2 Mai 2013 0 Kommentare

Die Europäische Zentralbank (EZB) hat am Donnerstag den Leitzins für die Eurozone von 0,75 auf 0,50 Prozent gesenkt. Diese Nachricht überrasche am Forex Markt weniger als die Ankündigung eines Experiments: Die Notenbank will Geschäftsbanken offenbar mit einem negativen Zinssatz auf Einlagen dazu zwingen, mehr Geld in die Realwirtschaft zu pumpen.

Nach der Bekanntgabe der Zinssenkung legte der EUR/USD zunächst auf mehr als 1,32 zu. Als EZB-Präsident Mario Draghi im Verlauf der Pressekonferenz auf das beabsichtigte Experiment zu sprechen kam, sackte der Kurs am Forex Markt rasch auf 1,3060 ab. Viele Marktteilnehmer scheinen das unkonventionelle Vorhaben offenbar mit Skepsis zu betrachten.

Forex Analysten hatten Zinssenkung erwartet

Draghi ließ verlauten, die Zentralbank sei „technisch“ dazu bereit, Banken über den Einlagenzinssatz zu einem größeren Transfer billigen Zentralbankgeldes in die Realwirtschaft zu zwingen. Der Einlagenzinssatz, den Geschäftsbanken für Anlagen bei der EZB erhalten, beträgt unverändert 0,00 Prozent. Nicht nur der Forex Markt reagierte mit Skepsis. Der Bund-Future legte deutlich zu, während Bankaktien nachgaben.

Die meisten Volkswirte und Forex Analysten hatten die Zinssenkung an sich erwartet, weil das Umfeld aufgrund der rückläufigen Inflationsraten und der schwachen Konjunktur für einen solchen Schritt spricht. Über die gesamtwirtschaftliche Wirkung der Zinssenkung sind sich Ökonomen uneins. Viele Volkswirte rechnen nicht damit, die Zinssenkung die Konjunktur tatsächlich ankurbelt.
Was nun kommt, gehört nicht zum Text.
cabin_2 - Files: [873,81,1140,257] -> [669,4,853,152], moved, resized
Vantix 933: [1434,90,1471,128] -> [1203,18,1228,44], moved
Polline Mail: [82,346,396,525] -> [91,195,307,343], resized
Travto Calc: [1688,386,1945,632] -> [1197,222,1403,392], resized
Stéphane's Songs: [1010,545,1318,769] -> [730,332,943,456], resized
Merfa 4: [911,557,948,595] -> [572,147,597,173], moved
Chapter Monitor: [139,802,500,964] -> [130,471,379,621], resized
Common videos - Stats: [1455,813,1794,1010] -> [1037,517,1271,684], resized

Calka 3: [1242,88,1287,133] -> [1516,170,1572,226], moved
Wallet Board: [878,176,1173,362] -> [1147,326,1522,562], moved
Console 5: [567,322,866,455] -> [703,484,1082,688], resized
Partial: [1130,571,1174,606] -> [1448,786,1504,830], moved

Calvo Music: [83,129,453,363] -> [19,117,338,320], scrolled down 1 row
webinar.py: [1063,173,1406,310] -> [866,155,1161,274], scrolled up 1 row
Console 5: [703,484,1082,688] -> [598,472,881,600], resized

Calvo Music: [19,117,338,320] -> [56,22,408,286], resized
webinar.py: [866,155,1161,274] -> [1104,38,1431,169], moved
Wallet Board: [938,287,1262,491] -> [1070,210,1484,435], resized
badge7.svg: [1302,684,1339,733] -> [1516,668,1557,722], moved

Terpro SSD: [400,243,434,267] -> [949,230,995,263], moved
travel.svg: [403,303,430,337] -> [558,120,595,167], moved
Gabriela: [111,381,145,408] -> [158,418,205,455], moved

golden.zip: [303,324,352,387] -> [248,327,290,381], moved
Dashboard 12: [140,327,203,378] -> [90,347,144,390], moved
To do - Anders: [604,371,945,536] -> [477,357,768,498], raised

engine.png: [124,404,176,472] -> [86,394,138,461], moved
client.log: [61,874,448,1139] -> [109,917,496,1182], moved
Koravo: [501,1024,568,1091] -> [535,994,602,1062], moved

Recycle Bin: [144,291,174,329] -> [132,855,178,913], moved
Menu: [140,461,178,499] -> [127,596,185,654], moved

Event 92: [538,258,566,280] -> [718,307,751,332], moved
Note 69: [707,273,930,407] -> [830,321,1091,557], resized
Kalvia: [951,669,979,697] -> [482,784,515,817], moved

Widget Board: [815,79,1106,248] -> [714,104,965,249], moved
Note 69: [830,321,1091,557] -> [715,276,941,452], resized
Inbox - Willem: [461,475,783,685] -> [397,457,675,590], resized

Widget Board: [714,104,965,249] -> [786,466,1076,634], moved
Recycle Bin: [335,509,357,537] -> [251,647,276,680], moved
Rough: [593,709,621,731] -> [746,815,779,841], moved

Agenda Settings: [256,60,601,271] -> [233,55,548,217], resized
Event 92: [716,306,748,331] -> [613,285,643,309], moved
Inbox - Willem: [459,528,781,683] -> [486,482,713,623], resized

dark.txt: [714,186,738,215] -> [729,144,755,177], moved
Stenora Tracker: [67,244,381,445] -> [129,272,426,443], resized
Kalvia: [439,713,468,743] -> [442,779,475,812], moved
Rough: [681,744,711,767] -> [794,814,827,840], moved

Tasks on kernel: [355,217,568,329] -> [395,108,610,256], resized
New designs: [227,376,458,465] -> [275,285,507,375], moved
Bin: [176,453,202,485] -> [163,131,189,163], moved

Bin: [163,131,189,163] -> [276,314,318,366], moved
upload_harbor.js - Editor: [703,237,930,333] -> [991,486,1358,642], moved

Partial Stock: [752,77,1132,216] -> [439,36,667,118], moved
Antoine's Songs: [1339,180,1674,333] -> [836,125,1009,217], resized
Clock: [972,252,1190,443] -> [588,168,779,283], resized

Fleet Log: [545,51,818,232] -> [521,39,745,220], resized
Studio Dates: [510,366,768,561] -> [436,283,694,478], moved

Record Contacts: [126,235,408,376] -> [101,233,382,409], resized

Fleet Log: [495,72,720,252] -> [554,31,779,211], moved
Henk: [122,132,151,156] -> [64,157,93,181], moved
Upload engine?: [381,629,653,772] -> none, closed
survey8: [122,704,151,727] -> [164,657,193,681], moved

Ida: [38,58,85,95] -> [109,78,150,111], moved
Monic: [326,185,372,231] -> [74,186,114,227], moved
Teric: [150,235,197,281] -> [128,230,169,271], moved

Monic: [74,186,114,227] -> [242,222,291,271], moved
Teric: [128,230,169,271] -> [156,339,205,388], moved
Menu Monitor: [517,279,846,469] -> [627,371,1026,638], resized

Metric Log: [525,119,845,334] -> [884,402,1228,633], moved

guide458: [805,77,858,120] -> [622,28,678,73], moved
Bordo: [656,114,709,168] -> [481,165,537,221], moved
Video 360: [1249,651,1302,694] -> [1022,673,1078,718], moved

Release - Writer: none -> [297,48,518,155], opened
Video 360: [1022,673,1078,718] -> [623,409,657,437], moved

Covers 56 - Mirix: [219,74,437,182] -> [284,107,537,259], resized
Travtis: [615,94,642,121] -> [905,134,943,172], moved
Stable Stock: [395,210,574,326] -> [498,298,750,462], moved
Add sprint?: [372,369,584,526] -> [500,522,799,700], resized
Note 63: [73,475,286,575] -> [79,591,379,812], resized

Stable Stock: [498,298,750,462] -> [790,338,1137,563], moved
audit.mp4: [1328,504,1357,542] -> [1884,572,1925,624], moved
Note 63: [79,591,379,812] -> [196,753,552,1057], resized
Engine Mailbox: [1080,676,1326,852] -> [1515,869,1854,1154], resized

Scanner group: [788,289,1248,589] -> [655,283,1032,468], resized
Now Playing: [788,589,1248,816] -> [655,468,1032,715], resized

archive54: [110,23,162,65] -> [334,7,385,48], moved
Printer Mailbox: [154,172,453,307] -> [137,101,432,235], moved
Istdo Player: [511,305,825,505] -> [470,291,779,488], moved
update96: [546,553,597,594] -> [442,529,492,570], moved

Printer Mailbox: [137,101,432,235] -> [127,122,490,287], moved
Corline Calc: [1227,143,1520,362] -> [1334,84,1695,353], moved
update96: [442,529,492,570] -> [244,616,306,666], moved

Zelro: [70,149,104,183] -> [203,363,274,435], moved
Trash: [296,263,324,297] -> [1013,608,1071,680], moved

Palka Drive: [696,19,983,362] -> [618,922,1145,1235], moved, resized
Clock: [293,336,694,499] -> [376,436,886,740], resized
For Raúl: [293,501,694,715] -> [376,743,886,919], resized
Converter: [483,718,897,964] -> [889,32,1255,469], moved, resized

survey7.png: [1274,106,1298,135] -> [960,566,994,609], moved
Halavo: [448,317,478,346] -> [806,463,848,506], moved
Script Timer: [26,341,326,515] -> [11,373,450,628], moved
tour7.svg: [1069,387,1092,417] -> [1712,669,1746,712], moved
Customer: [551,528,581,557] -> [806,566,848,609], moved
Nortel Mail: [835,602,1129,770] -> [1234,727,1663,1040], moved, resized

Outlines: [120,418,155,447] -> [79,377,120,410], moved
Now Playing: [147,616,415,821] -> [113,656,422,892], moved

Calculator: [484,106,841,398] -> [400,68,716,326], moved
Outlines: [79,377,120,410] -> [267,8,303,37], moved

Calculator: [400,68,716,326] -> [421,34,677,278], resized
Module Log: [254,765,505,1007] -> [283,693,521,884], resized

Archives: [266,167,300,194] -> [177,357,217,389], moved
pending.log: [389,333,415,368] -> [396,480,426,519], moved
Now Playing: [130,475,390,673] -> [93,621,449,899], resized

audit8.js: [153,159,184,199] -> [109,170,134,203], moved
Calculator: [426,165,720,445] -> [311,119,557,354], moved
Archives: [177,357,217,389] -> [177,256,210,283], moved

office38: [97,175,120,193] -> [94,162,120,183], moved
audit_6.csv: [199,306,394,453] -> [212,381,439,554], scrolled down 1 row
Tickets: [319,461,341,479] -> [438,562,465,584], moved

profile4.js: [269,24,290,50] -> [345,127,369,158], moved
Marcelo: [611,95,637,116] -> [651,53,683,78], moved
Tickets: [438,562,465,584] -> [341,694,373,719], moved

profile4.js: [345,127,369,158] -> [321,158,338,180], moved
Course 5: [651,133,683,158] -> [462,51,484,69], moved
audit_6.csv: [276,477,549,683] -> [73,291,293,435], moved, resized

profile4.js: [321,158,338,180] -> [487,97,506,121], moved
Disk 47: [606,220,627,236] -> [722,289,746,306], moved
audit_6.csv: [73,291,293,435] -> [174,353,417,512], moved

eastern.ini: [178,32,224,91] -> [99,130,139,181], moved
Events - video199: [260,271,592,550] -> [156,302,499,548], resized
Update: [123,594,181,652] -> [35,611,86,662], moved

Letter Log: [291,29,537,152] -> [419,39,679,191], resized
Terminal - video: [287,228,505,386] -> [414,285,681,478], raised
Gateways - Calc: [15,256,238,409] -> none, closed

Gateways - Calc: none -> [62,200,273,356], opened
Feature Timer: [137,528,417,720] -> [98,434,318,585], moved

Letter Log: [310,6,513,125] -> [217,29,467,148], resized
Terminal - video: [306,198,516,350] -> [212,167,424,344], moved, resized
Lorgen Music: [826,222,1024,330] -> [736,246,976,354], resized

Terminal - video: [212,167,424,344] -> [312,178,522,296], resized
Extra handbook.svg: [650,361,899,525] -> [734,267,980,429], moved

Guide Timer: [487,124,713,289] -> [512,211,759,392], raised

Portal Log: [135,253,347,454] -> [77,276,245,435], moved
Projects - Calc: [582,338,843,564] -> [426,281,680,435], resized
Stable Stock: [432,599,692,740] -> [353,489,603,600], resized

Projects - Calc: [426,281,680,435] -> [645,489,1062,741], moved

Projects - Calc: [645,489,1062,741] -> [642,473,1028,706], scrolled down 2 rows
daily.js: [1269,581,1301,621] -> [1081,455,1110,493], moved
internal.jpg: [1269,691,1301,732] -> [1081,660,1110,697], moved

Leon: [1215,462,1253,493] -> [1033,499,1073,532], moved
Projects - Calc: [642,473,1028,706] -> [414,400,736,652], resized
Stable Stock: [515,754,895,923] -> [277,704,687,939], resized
Weitere Zinssenkung im Jahresverlauf?

Die EZB begründete den Schritt denn auch mit einer „schlechten“ Arbeitsmarktlage und dem sich ausdehnenden Pessimismus in der Wirtschaft. Im Hinblick auf mögliche weitere Zinssenkungen ist eine Aussage des EZB-Präsidenten auffällig: „Die Zinssenkung soll die Erholung im weiteren Jahresverlauf unterstützen“. Das impliziert, dass die Notenbank weiterhin eine wirtschaftliche Erholung unterstellt und legt nahe, dass es zu weiteren Zinssenkungen kommen wird, sollte dies ausbleiben.

Letztlich, so mutmaßen die meisten Forex Analysten, befindet sich die EZB in einer misslichen Lage: Die weltweiten Konjunkturdaten sind seht schwach und dürften die hartnäckige Rezession in der Eurozone weiter verschärfen. Besonders dringend würde Stimulation in der Euro-Peripherie benötigt. Ausgerechnet dort dürfte die Wirkung der Zinssenkung aber sehr schwach ausfallen, weil Kreditgeber und Anleger in diesen Staaten Risikoaufschläge verlangen, die durch die EZB nicht verringert werden können.